Delinea, a prominent provider of solutions seamlessly extending Privileged Access Management (PAM), has released its annual “State of Ransomware” report today. The report indicates a resurgence in ransomware attacks, with cybercriminals adopting a new strategy. Instead of the traditional method of crippling and holding companies hostage, they are now employing stealth techniques to exfiltrate private and sensitive data. Subsequently, these cybercriminals often threaten to sell the data on the darknet or leverage it to secure significant cyber insurance payments.
Titled “State of Ransomware 2024: Anticipating the Battle and Strengthening Your Defenses,” the report analyzed data from a Censuswide survey of over 300 US IT and Security decision-makers. It aimed to identify substantial changes compared to the previous year’s report and uncover potential new trends. The key findings indicate a notable increase in ransomware incidents, with the percentage of organizations claiming to be victims rising from 25% to 53% in the past 12 months. Mid-sized companies, in particular, reported being targeted the most, with 65% stating they fell victim to ransomware during the same period.
The report also highlights a rise in the frequency of ransom payments, increasing from 68% to 76% compared to the previous year. Notably, the motivations, strategies, and tactics of cybercriminals are evolving, with data exfiltration witnessing a significant surge of 39%. This has become a preferred goal for attackers who aim to gain control of a company’s network to download sensitive data for sale on the darknet. Interestingly, traditional motivations centered around monetary gains have declined, indicating a shift in cybercriminal priorities.
Rick Hanson, President at Delinea, notes, “Ransomware has undergone a critical sea change; it’s no longer just about the quick and easy payout. Cybercriminals are now investing efforts in stealth tactics to access valuable information, realizing it to be a more lucrative endeavor.”

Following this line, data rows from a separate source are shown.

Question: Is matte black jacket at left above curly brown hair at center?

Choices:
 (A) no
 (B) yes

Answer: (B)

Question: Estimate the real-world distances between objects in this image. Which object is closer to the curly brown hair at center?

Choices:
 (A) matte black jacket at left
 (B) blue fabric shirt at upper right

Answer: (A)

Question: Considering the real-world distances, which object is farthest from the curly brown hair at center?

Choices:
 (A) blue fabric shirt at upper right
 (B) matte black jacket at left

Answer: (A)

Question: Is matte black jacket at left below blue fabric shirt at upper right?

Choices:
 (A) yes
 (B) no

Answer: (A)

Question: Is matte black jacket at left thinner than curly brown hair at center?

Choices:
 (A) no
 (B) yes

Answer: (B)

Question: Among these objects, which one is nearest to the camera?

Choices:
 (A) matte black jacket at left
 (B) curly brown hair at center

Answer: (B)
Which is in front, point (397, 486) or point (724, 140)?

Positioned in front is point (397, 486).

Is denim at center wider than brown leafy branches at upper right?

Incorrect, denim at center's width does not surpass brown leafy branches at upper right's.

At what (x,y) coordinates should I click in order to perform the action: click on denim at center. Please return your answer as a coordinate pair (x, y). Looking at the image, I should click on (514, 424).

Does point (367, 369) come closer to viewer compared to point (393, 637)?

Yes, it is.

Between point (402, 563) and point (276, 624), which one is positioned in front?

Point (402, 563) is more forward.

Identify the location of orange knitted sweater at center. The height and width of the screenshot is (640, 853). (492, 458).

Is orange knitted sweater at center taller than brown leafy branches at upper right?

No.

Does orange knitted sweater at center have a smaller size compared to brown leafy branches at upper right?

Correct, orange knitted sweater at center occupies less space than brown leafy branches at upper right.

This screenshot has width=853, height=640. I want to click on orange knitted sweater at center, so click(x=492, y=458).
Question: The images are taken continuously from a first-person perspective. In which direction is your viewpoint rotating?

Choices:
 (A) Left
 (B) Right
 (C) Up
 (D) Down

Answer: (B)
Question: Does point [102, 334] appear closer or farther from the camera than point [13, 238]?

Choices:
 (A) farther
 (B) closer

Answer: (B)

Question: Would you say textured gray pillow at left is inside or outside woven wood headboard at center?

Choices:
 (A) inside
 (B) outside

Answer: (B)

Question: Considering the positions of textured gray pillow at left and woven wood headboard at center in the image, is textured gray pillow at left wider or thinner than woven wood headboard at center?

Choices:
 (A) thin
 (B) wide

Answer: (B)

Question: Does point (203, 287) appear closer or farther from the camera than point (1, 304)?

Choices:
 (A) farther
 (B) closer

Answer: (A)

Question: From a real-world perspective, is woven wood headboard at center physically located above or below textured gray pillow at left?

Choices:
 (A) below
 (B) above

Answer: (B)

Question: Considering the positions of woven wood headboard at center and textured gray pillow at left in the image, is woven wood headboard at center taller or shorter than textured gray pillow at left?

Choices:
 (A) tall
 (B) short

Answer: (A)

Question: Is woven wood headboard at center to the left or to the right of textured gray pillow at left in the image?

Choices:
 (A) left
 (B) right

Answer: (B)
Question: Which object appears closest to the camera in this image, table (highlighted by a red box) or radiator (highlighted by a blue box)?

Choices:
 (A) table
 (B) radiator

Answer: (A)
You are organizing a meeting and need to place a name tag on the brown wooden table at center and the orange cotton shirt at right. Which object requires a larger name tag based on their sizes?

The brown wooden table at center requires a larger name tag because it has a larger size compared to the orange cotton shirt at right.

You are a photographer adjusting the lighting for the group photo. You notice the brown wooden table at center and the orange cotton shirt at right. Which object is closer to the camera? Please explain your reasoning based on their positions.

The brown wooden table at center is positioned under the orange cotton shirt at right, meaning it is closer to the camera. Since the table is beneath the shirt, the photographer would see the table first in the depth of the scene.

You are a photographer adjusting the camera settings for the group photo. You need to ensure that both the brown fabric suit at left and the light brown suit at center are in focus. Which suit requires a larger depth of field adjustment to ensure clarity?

As cybercriminal goals evolve, their tactics have also shifted away from email as a preferred attack vector, decreasing from 52% to 37%. Instead, they are targeting the cloud (44%) and compromised applications (39%). This covert approach allows attackers to remain undetected longer, gaining continuous access to systems and data to maximize damage.
The report reveals contrasting trends in organizations’ measures against ransomware. While 91% allocate specific budgets for ransomware, up from 68% in 2022, only 61% allocate security budgets following an attack, possibly due to economic uncertainty or tighter budgets. Despite the belief that increased spending on critical areas like Privileged Access Management (28%, up from 16%) could enhance defenses, respondents seem uncertain about how such spending would improve security.
Joseph Carson, Advisory CISO and Chief Security Scientist at Delinea, emphasizes the need for a layered approach to security to mitigate the risk of unauthorized access, even in the event of compromised credentials. He underscores the critical role privileged access plays in overall cybersecurity postures.
In a positive development, 76% of respondents report that their leadership is now concerned about ransomware, although this concern may have arisen only after an actual attack.